Konfigurasi Mikrotik DHCP-Firewall-User Manager Hotspot-Blok Site
Table of Contents
Introduction
This tutorial provides a comprehensive guide to configuring basic MikroTik settings, including internet connectivity, setting up a DHCP server, ensuring network security, creating filter rules, blocking IP addresses and websites, and managing users through a hotspot. This step-by-step approach will help you establish a well-functioning network with enhanced security and control.
Step 1: Set Up Internet Connection
To start, ensure your MikroTik router is connected to the internet.
- Access the MikroTik interface using Winbox or WebFig.
- Navigate to IP > Addresses.
- Click on Add to create a new IP address:
- Enter the IP address provided by your ISP.
- Set the interface to the WAN port (usually ether1).

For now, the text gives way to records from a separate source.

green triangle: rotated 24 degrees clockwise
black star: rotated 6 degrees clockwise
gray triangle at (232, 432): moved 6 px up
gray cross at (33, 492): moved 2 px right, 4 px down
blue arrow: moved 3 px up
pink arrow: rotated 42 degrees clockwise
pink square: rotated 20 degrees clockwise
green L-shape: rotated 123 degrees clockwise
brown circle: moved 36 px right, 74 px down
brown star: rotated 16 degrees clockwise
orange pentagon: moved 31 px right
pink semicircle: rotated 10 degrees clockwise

- Click OK to save the changes.
Practical Tip
Always check your ISP documentation for specific settings related to your connection type (DHCP, static IP, etc.).

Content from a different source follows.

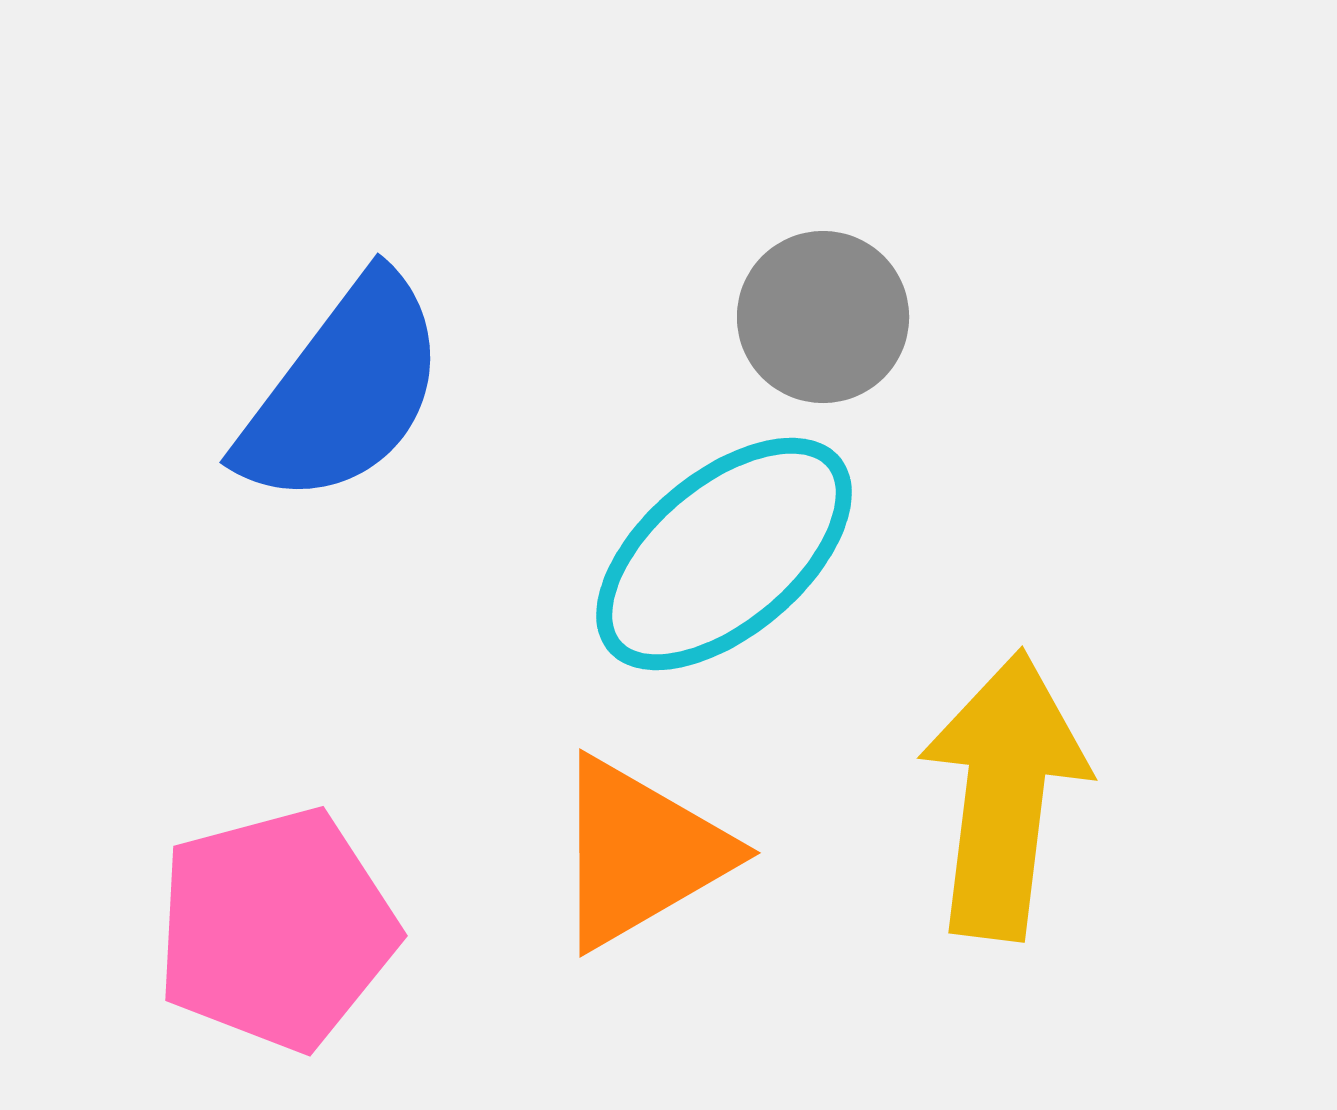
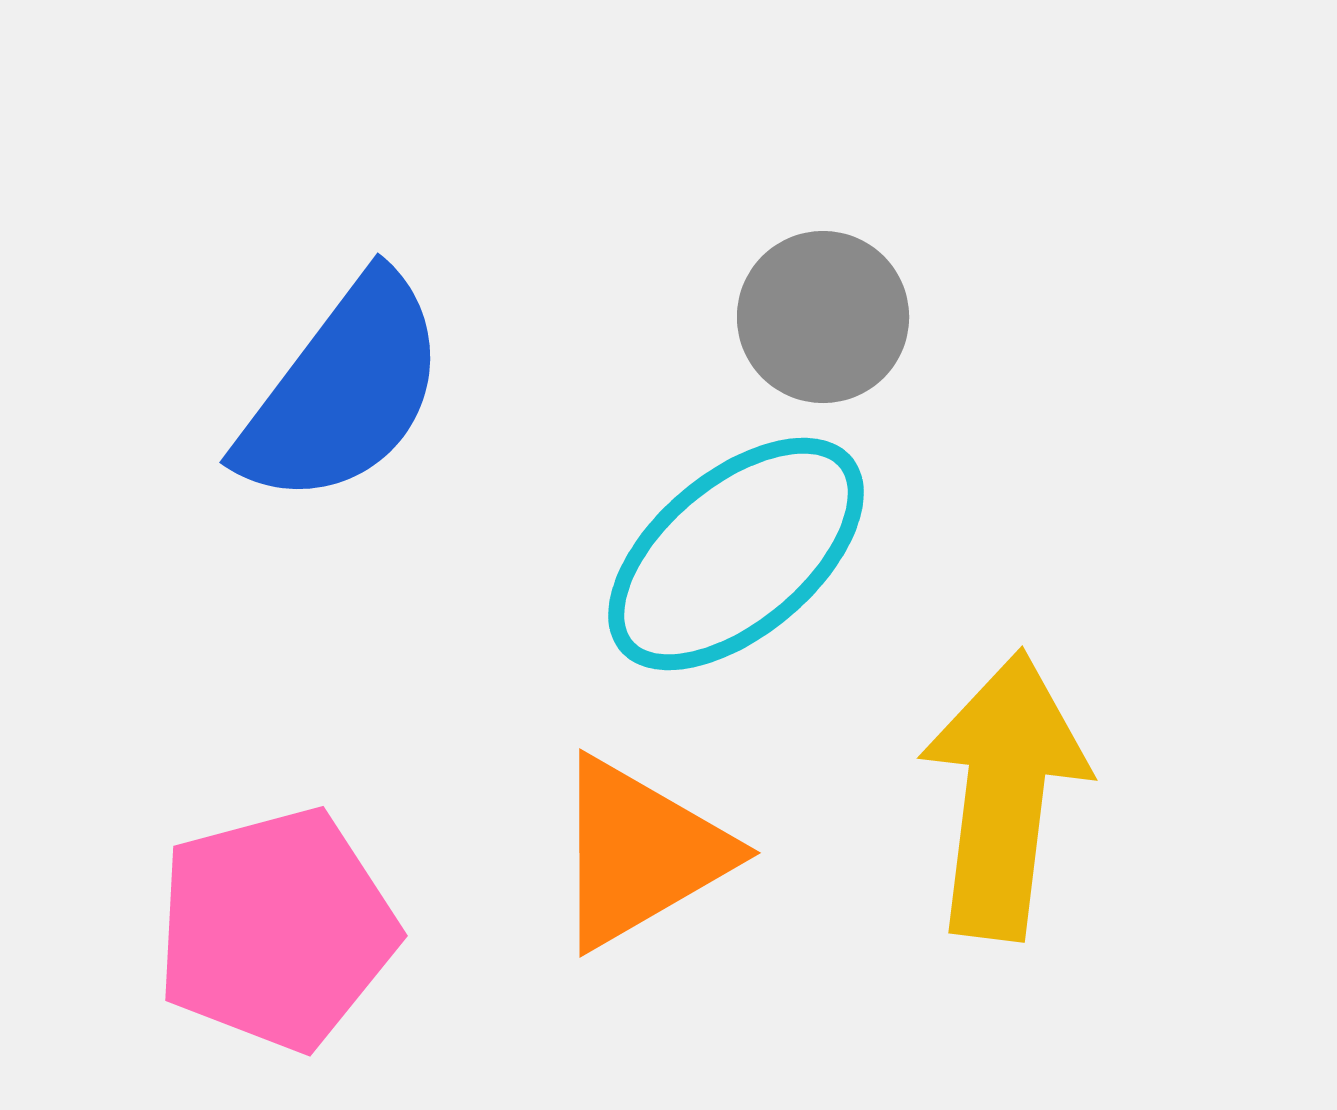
cyan ellipse: moved 12 px right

Step 2: Configure DHCP Server
Setting up a DHCP server allows your router to assign IP addresses automatically to devices on your network.
- Go to IP > DHCP Server.
- Click on DHCP Setup.
- Choose the interface that connects to your local network (usually ether2).

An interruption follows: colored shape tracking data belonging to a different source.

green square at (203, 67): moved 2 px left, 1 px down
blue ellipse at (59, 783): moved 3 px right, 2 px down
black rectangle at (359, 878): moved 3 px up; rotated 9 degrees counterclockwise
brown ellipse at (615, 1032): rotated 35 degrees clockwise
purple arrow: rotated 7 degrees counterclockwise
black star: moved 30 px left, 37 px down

- Follow the prompts to set:
- DHCP address space (e.g., 192.168.88.0/24).
- Gateway (the router's IP address, e.g., 192.168.88.1).
- DNS servers (you can use public DNS such as Google’s 8.8.8.8).
- Confirm the settings and finish the setup.
Common Pitfall
Ensure that the DHCP server address range does not overlap with static IP addresses assigned to devices on your network.
Step 3: Implement Firewall Security
To protect your network from unauthorized access, set up firewall rules.
- Navigate to IP > Firewall.
- Go to the Filter Rules tab.
- Click on Add to create a new rule:
- Set Chain to 'forward'.
- Set Src. Address to the IP range you want to protect.
- Choose Action as 'drop' to block unwanted traffic.
- Repeat this for other rules as necessary, adjusting the criteria based on your security needs.
Practical Tip
Regularly review and update your firewall rules to adapt to new security threats.
Step 4: Block Specific IP Addresses
To block unwanted IP addresses from accessing your network:
- In the Filter Rules tab of the firewall settings, click Add.
- Set Chain to 'input' or 'forward' based on your needs.
- Enter the specific Src. Address you want to block.
- Set Action to 'drop' and click OK.
Real-World Application
Blocking known malicious IPs can significantly reduce the risk of attacks on your network.
Step 5: Block Access to Specific Sites
To restrict access to certain websites:
- Go to IP > Firewall and select the Layer7 Protocols tab.
- Click Add to create a new entry:
- Set the name (e.g., BlockedSites).
- In the Regexp field, enter the regular expression for the site (e.g.,
^.+(example\.com|example\.org).*$).
- Next, go to the Filter Rules tab and click Add.
- Set the Chain to 'forward'.
- In Layer7 Protocol, select your newly created protocol.
- Set Action to 'drop'.
Practical Tip
Test your regular expressions to ensure they correctly match the intended sites.
Step 6: Set Up User Manager for Hotspot
To manage users effectively, configure the User Manager for your hotspot:
- Go to IP > Hotspot.
- Use the Hotspot Setup wizard to configure your hotspot interface.
- Follow the prompts to specify:
- Hotspot interface.
- Address pool.
- Login details.
- Access User Manager under Radius and create user profiles as needed.
Common Pitfall
Ensure that the User Manager is properly integrated with your Hotspot settings to manage users seamlessly.
Conclusion
In this tutorial, we covered the essential steps to configure a MikroTik router for internet connectivity, set up a DHCP server, implement firewall security, block unwanted IPs and sites, and manage users through a hotspot. Regular maintenance and updates to these configurations will help ensure your network remains secure and efficient. Consider exploring advanced features of MikroTik for further optimization.